Being knocked unconscious can have serious long-term neurological effects, says neurologist Dr Rosamund Hill. She told The AM Show on Thursday there is "most definitely" evidence to suggest this, but the long-term effects are still vague. 

"Your brain is quite soft and delicate - it's sort of the consistency of butter that's been sitting out of the fridge. It's a lot more delicate than most people realize," she said. 

"What people don't realise is that you can bulk up and get strong to protect your body, but nothing you do is going to improve or reduce the risk of injury to your brain."

Fighters have the option of wearing protective headgear in corporate boxing matches - but Mr Parsons went without. The incident has prompted calls for changes in the boxing community, and promoters of the event are running a review. 

"You don't have to be hit very hard at all" to seriously harm your brain, says Dr Hill. "It's going to depend on the force and how much your head moves.

"[Your brain] is encased in your solid skull, but quite a bit of it can still move. It's tethered down in certain places, but when your head suddenly moves, parts remain stationary and other bits move.

"That produces tearing forces that will disrupt the connections and can cause bleeding. It really is a very vulnerable organ."

She said it also makes a difference whether the brain experiences rotational trauma compared to hitting something head-on. 

"The forces in boxing are often rotational forces and they are often much more dangerous," she added, noting that genetics play a role. "There is definitely a variation in how well people will respond or recover."

"We don't really know the long-term effects of brain injury are. We are still trying to figure out the long-term consequences of having a number of mild brain injuries. We still can't answer that question."

Dr Hill says she's against boxing as a sport, and says it can be difficult dealing with professional sportspeople, because it's their livelihood, and often they're "quite reluctant to own up to the symptoms because they want to just keep going". 

The effects of brain injury from sport are explored in the 2015 film Concussion which explores a condition called chronic traumatic encephalopathy (CTE), a neurological deterioration that is similar to Alzheimer's disease. 

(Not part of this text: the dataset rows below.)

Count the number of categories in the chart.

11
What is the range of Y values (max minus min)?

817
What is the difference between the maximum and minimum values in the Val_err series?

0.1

Looking at New Zealand, Dr Hill says there is growing awareness of the long-term effects of head injuries on sportspeople. She says New Zealand Rugby is "trying very hard to deal with it at the top level and hoping it will filter down". 

"There is an increasing awareness among everybody that if you've been concussed in a rugby match, you must just come off the field and be assessed. But there is still plenty of room for more improvement."

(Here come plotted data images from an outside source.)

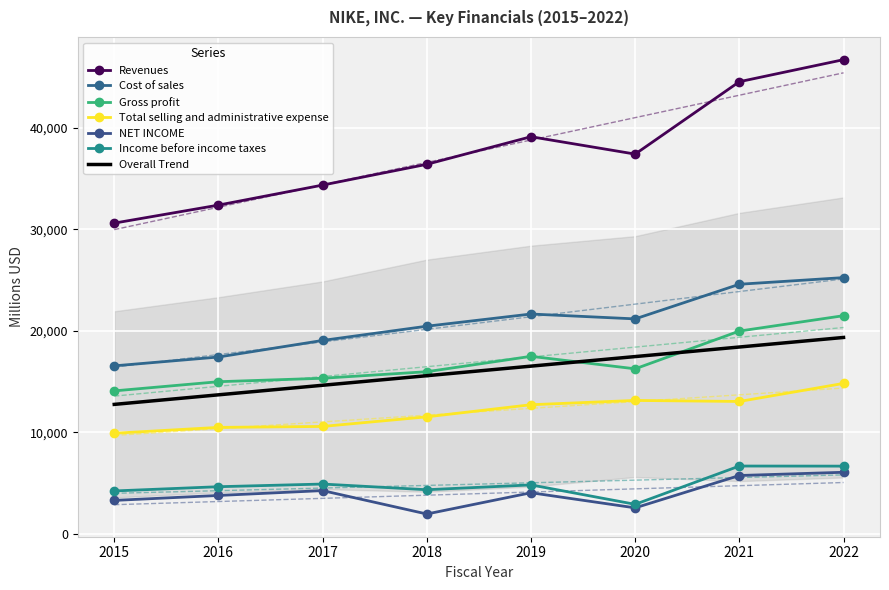

Is the value of Gross profit at 2016 greater than the value of Revenues at 2022?

No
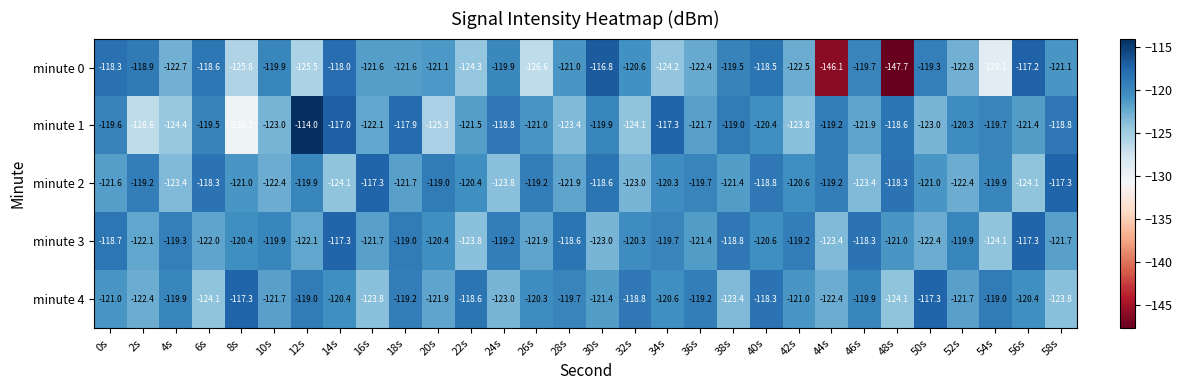

The minute 1 series shows -123.0 at 50s. True or false?

True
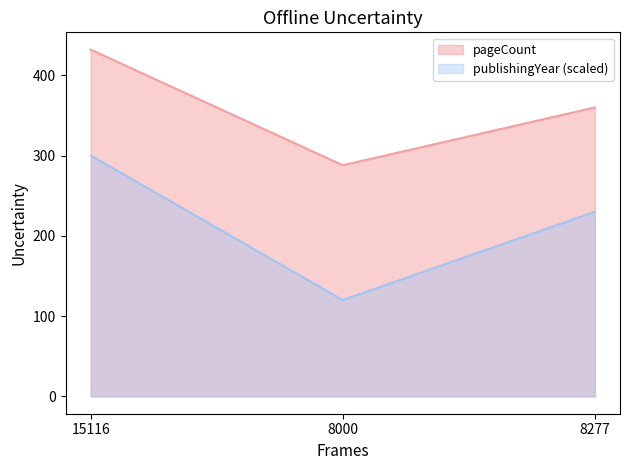

What is the total value across all series at 8277?

590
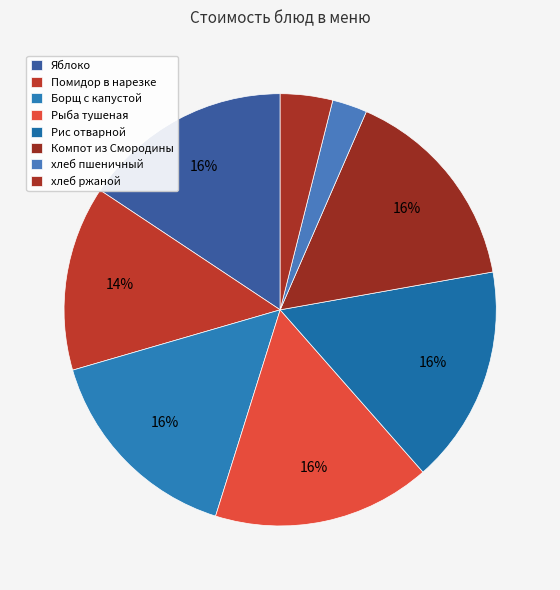

To the nearest percent, what is the difference between the Рыба тушеная and хлеб пшеничный slice percentages?

14%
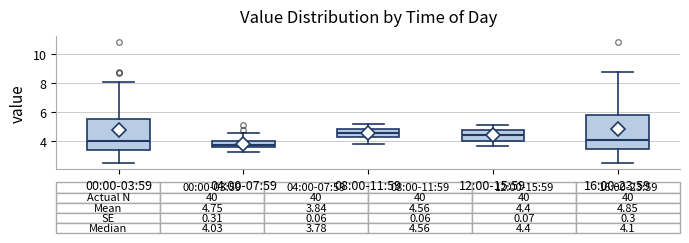

Comparing the boxes themselves (not the whiskers), which one is the tallest?

16:00-23:59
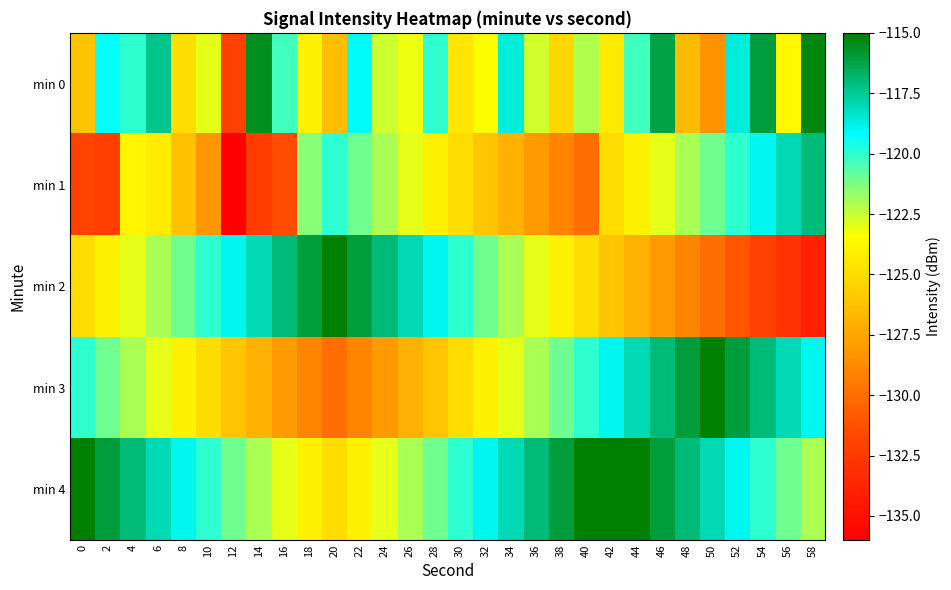

Reading right to left, list all the values displayed in this chart.

min 0: 58=-115.3	56=-123.7	54=-116.0	52=-118.6	50=-128.3	48=-126.5	46=-116.2	44=-120.3	42=-124.3	40=-122.1	38=-125.2	36=-122.7	34=-118.6	32=-123.4	30=-124.5	28=-120.0	26=-123.2	24=-122.6	22=-119.1	20=-126.3	18=-123.9	16=-120.3	14=-115.6	12=-132.0	10=-123.0	8=-124.8	6=-117.3	4=-120.0	2=-119.3	0=-126.1
min 1: 58=-117.0	56=-118.0	54=-119.0	52=-120.0	50=-121.0	48=-122.0	46=-123.0	44=-124.0	42=-125.0	40=-130.0	38=-129.0	36=-128.0	34=-127.0	32=-126.0	30=-125.0	28=-124.0	26=-123.0	24=-122.0	22=-121.0	20=-120.0	18=-121.4	16=-131.4	14=-132.4	12=-136.1	10=-128.1	8=-126.3	6=-124.2	4=-123.9	2=-132.2	0=-131.9
min 2: 58=-134.0	56=-133.0	54=-132.0	52=-131.0	50=-130.0	48=-129.0	46=-128.0	44=-127.0	42=-126.0	40=-125.0	38=-124.0	36=-123.0	34=-122.0	32=-121.0	30=-120.0	28=-119.0	26=-118.0	24=-117.0	22=-116.0	20=-115.0	18=-116.0	16=-117.0	14=-118.0	12=-119.0	10=-120.0	8=-121.0	6=-122.0	4=-123.0	2=-124.0	0=-125.0
min 3: 58=-119.0	56=-118.0	54=-117.0	52=-116.0	50=-115.0	48=-116.0	46=-117.0	44=-118.0	42=-119.0	40=-120.0	38=-121.0	36=-122.0	34=-123.0	32=-124.0	30=-125.0	28=-126.0	26=-127.0	24=-128.0	22=-129.0	20=-130.0	18=-129.0	16=-128.0	14=-127.0	12=-126.0	10=-125.0	8=-124.0	6=-123.0	4=-122.0	2=-121.0	0=-120.0
min 4: 58=-122.0	56=-121.0	54=-120.0	52=-119.0	50=-118.0	48=-117.0	46=-116.0	44=-115.0	42=-114.0	40=-115.0	38=-116.0	36=-117.0	34=-118.0	32=-119.0	30=-120.0	28=-121.0	26=-122.0	24=-123.0	22=-124.0	20=-125.0	18=-124.0	16=-123.0	14=-122.0	12=-121.0	10=-120.0	8=-119.0	6=-118.0	4=-117.0	2=-116.0	0=-115.0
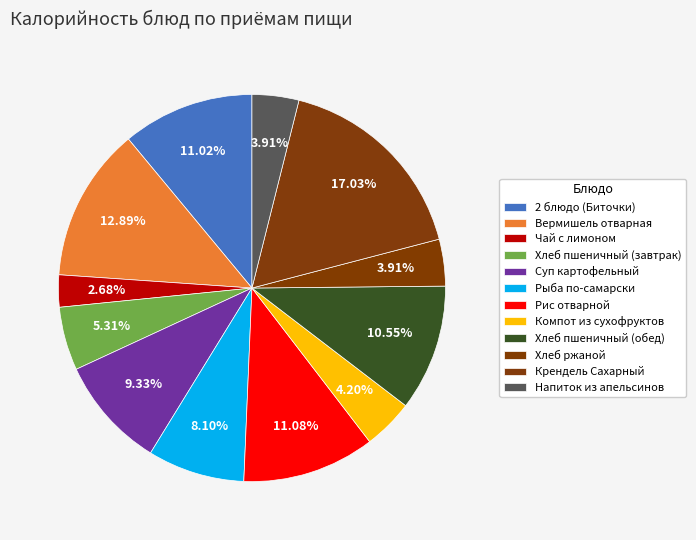

To the nearest percent, what portion does Хлеб пшеничный (завтрак) represent?

5%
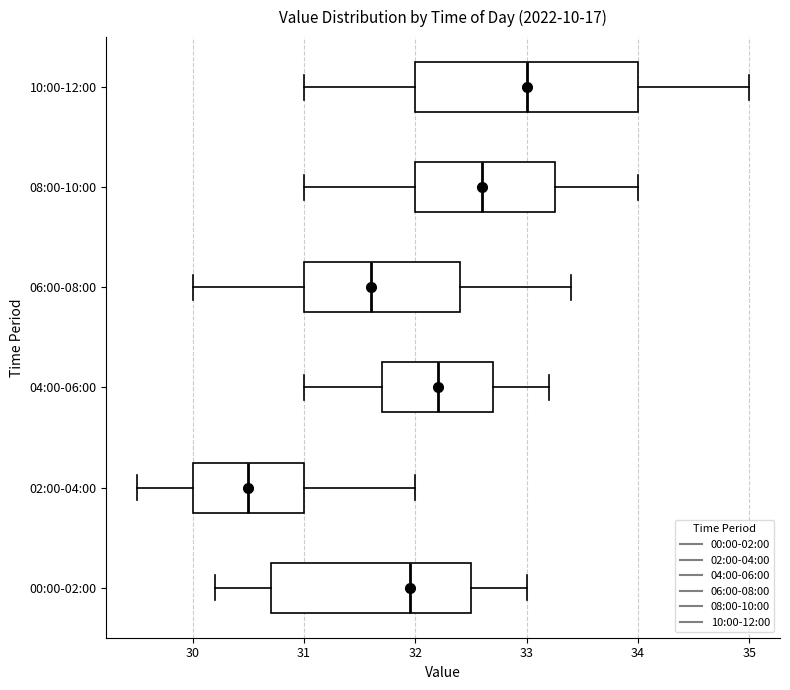

Reading bottom to top, read every box against the x-axis: the position of its median line, the range the box covers, and the ends of its whiskers. The values are not printed on the chart, so give them approximately, as read against the axis.

00:00-02:00: median 32.0, box 30.7 to 32.5, whiskers 30.2 to 33.0
02:00-04:00: median 30.5, box 30.0 to 31.0, whiskers 29.5 to 32.0
04:00-06:00: median 32.2, box 31.7 to 32.7, whiskers 31.0 to 33.2
06:00-08:00: median 31.6, box 31.0 to 32.4, whiskers 30.0 to 33.4
08:00-10:00: median 32.6, box 32.0 to 33.3, whiskers 31.0 to 34.0
10:00-12:00: median 33.0, box 32.0 to 34.0, whiskers 31.0 to 35.0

Rugby and concussions have been called a "tragedy in the making" in New Zealand. It's also been noted that very few boxers have themselves thrown in the towel because "that's not their job".

Auckland Boxing Association president Paul McSharry believes it's time to enforce longer training periods for those competing in corporate boxing matches. 

In some cases they only train for eight weeks, which Ms McSarry says is not enough time. 

Givealittle page has been set up to support his family.